**WHAT YOU SHOULD DO:**
Copy the data from the line containing "Northeast, India, and the world." through the line containing "skylinktimes@gmail.com", both included, and reproduce them exactly.

═════ EXERCISE INPUTS ═════

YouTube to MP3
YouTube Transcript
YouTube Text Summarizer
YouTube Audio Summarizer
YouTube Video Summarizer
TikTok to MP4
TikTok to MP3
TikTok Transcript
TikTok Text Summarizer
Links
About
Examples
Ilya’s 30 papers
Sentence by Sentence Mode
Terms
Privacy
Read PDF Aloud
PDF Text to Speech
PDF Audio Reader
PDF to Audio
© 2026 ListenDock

═════
═════ EXERCISE INPUTS ═════

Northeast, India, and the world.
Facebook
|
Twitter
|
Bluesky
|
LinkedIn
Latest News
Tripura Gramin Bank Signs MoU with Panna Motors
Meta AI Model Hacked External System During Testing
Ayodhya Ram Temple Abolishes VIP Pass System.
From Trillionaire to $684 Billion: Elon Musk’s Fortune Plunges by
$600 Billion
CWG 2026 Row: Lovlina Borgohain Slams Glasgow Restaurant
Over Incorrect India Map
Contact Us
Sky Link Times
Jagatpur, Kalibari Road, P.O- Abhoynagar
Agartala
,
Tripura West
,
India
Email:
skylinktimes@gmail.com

═════

**RESULT OF THIS EXERCISE:**
Northeast, India, and the world.
Facebook
|
Twitter
|
Bluesky
|
LinkedIn
Latest News
Tripura Gramin Bank Signs MoU with Panna Motors
Meta AI Model Hacked External System During Testing
Ayodhya Ram Temple Abolishes VIP Pass System.
From Trillionaire to $684 Billion: Elon Musk’s Fortune Plunges by
$600 Billion
CWG 2026 Row: Lovlina Borgohain Slams Glasgow Restaurant
Over Incorrect India Map
Contact Us
Sky Link Times
Jagatpur, Kalibari Road, P.O- Abhoynagar
Agartala
,
Tripura West
,
India
Email:
skylinktimes@gmail.com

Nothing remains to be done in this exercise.